Training a Text Classifier

  • TextBlock을 전달할 때 토큰화와 수치화를 자동으로 다룸
  • Tokenizer와 Numericalize에 입력한 모든 인자는 TextBlock에도 입력 가능
    • DataBlock의 summary debug용으로 잘 활용하기!

Language Model Using DataBlock

def get_text_files_n(path, recurse=True, folders=None, n=100):
    if n:
        return get_files(path, extensions=['.txt'], recurse=recurse, folders=folders)[:n]
    else:
        return get_files(path, extensions=['.txt'], recurse=recurse, folders=folders)
get_imdb = partial(get_text_files, folders=['train', 'test', 'unsup'])
dls_lm = DataBlock(
    # not using class directly, but calling a "class method".
    blocks=TextBlock.from_folder(path, is_lm=True),
    get_items=get_imdb, splitter=RandomSplitter(0.1)
).dataloaders(path, path=path, bs=64, seq_len=80)
# 원본 데이터를 볼 때
dls_lm.show_batch(max_n=2)
text text_
0 xxbos xxmaj my main problem with the film is that it goes on too long . xxmaj other then that , it 's pretty good . xxmaj paul xxmaj muni plays a poor xxmaj chinese farmer who is about to get married through an arranged marriage . xxmaj luise xxmaj rainer is a servant girl who gets married to xxmaj muni . xxmaj they live with xxmaj muni 's father on a farm and they are doing pretty bad . xxmaj my main problem with the film is that it goes on too long . xxmaj other then that , it 's pretty good . xxmaj paul xxmaj muni plays a poor xxmaj chinese farmer who is about to get married through an arranged marriage . xxmaj luise xxmaj rainer is a servant girl who gets married to xxmaj muni . xxmaj they live with xxmaj muni 's father on a farm and they are doing pretty bad . xxmaj
1 comedic directing skills . xxmaj they credit three writers , including writer genius xxmaj charles xxmaj addams , but besides the characters i ca n't find his element int his movie anywhere . xxmaj out of the other two actors , one never worked on comedy before and the other was responsible for such drivel as xxmaj casper and xxmaj richie xxmaj rich , which is comedy but is extremely childish . xxmaj those are the only comedy movies credited directing skills . xxmaj they credit three writers , including writer genius xxmaj charles xxmaj addams , but besides the characters i ca n't find his element int his movie anywhere . xxmaj out of the other two actors , one never worked on comedy before and the other was responsible for such drivel as xxmaj casper and xxmaj richie xxmaj rich , which is comedy but is extremely childish . xxmaj those are the only comedy movies credited to
x, y = dls_lm.one_batch()
x.shape, y.shape
(torch.Size([64, 80]), torch.Size([64, 80]))
# tensor 자체를 보고 싶을 때
dls_lm.one_batch()
(LMTensorText([[    2,    19,   133,  ...,  1451,    14,    10],
               [   61,    11,    12,  ..., 12585,    48,    58],
               [   46,    66,   806,  ...,   249,    27,     9],
               ...,
               [   26,     8,   600,  ...,     9,    84,    12],
               [   18,   651,    15,  ...,    17,    15,   123],
               [   10,    26,     8,  ...,    10,     8, 12607]], device='mps:0'),
 TensorText([[   19,   133,    98,  ...,    14,    10,     8],
             [   11,    12,   116,  ...,    48,    58,  1590],
             [   66,   806,    12,  ...,    27,     9,   471],
             ...,
             [    8,   600,   670,  ...,    84,    12,     9],
             [  651,    15,  1026,  ...,    15,   123,    60],
             [   26,     8,     9,  ...,     8, 12607,     8]], device='mps:0'))

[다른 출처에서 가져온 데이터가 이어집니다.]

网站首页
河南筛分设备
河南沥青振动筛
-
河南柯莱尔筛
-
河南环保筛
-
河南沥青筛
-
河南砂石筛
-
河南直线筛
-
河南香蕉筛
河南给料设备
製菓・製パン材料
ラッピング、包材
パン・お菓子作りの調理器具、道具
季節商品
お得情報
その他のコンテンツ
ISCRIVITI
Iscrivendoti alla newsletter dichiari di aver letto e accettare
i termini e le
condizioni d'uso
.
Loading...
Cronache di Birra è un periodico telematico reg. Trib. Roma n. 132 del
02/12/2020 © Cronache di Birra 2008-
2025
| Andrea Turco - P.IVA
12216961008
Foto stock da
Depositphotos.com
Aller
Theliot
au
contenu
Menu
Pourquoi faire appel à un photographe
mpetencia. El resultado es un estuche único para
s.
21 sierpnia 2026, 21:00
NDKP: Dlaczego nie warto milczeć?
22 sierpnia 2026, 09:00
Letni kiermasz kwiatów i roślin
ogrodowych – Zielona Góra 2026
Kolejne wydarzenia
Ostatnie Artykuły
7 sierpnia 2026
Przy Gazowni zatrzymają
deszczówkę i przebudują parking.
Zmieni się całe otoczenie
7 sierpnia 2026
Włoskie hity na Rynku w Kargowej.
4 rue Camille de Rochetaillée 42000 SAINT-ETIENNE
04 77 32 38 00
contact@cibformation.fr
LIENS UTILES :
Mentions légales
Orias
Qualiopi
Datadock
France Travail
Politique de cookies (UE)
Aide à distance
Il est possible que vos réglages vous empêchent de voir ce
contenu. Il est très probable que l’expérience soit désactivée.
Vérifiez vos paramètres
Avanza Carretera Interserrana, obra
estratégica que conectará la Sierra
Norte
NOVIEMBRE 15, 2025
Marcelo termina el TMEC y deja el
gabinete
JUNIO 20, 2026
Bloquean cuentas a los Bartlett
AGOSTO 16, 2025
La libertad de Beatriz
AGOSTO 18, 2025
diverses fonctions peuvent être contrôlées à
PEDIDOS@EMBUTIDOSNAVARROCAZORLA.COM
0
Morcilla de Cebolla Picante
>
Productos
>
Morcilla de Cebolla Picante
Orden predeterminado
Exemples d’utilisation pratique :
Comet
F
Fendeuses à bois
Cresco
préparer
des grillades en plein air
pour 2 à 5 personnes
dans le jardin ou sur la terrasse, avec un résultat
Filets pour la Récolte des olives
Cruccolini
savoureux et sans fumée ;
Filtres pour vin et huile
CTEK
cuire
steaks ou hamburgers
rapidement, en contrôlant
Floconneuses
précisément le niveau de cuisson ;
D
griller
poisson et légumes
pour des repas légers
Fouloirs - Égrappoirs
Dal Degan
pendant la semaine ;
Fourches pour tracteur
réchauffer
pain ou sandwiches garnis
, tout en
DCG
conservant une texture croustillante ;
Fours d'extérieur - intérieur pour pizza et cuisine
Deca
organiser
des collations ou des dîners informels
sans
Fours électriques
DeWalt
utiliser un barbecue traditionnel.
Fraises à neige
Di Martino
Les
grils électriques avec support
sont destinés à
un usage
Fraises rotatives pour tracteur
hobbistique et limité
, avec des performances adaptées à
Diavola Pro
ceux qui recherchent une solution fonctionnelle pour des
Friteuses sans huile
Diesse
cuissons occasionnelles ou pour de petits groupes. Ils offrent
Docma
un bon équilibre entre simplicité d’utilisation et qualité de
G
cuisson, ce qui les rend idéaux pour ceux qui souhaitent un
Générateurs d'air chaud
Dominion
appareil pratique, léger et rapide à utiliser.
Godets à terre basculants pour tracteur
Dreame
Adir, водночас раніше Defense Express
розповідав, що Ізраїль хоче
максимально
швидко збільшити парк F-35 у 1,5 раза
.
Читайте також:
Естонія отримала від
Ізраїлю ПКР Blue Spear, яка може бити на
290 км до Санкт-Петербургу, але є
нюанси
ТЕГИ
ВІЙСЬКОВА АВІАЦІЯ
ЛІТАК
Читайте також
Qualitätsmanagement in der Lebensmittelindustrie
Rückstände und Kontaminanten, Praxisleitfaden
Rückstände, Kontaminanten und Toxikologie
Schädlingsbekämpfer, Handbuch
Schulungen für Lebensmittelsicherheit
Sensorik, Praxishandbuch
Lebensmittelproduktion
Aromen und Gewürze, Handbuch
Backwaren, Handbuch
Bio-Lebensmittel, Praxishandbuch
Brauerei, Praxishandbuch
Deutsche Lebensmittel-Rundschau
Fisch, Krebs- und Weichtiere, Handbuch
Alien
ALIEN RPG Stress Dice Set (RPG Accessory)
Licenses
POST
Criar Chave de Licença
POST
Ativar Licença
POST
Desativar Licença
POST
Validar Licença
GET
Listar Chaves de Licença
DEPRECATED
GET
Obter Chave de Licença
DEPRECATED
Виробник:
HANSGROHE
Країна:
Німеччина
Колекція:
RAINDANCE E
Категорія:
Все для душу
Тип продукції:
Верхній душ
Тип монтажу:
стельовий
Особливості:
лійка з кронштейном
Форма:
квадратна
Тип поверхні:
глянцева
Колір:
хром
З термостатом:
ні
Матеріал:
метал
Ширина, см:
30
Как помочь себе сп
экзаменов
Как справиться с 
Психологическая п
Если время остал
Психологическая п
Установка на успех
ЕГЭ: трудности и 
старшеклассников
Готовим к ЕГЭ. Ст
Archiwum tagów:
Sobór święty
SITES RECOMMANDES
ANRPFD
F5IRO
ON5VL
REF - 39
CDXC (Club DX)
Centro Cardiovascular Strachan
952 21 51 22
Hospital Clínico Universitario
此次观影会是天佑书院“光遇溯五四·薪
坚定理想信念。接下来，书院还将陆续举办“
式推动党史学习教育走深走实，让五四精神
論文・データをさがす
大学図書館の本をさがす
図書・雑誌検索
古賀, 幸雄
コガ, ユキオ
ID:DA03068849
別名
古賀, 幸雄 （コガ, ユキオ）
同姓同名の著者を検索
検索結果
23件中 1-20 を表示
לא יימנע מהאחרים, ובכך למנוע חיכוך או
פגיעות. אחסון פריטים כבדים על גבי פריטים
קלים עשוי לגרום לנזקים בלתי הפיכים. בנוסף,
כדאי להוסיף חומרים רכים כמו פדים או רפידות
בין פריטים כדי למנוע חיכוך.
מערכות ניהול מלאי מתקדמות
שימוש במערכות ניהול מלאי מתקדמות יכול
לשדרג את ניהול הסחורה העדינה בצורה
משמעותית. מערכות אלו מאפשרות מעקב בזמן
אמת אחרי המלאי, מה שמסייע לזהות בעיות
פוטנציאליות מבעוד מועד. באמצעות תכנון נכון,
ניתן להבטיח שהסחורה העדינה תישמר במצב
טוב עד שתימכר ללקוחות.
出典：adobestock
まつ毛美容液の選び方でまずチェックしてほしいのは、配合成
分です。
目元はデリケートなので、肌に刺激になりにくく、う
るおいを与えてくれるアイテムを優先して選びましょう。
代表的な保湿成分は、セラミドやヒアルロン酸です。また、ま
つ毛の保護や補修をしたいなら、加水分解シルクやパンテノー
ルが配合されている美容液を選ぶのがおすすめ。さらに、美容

Fine-Tuning the Language Model

  1. What is “perplexity”?
    • the exponential of the loss
    • i.e. torch.exp(cross_entrophy) - often used in NLP for language modeling - test set에 대한 loss로 사용 가능!
learn = language_model_learner(
    dls_lm, AWD_LSTM, drop_mult=0.3, 
    metrics=[accuracy, Perplexity()]).to_fp16()
# learn.fit_one_cycle(1, 2e-2)
learn = learn.load('/Users/ridealist/Desktop/Jupyter_notebook/fastbook/clean/models/fitonecycle')

Text Generation

TEXT = "I hate this movie because"
N_WORDS = 50
N_SENTENCES = 2
preds = [learn.predict(TEXT, N_WORDS, temperature=0.75) 
         for _ in range(N_SENTENCES)]
# not trained yet
print("\n".join(preds))
i liked this movie because of its similarities to The Prince of Persia . The film is also known to have been influenced by the film Bail Out ( 1941 ) by Jack Nicholson . The film 's hints at the impact of the King
i liked this movie because of its similarities to the Doctor Who novel The Elder Scrolls IV : Oblivion , and pitched Iron Man 4 to the Academy of Motion Picture Arts and Sciences . The film was originally described
# 0.1K data trained
# print("\n".join(preds))
i liked this movie because it was a movie for the time it was made and watched by fans and fans of movies that were not classic movies . So as to make a film that 's a movie set in the JFK
i liked this movie because i was paid $ 6 million to write a film . That was just me . And i did well . i found it very satisfying and i was so excited at how to use the movie to
# 1K data trained
# print("\n".join(preds))
i liked this movie because it was very basic for me ! i was almost aware of it . i was already a fan of John Wayne ( this was Larry ) . i had a great idea who was an actor
i liked this movie because of it . When i saw the movie i was forced to see the story . i kept watching this movie and seeing it … the people who were right there did n't n't get this movie .
# 10K data trained
# print("\n".join(preds))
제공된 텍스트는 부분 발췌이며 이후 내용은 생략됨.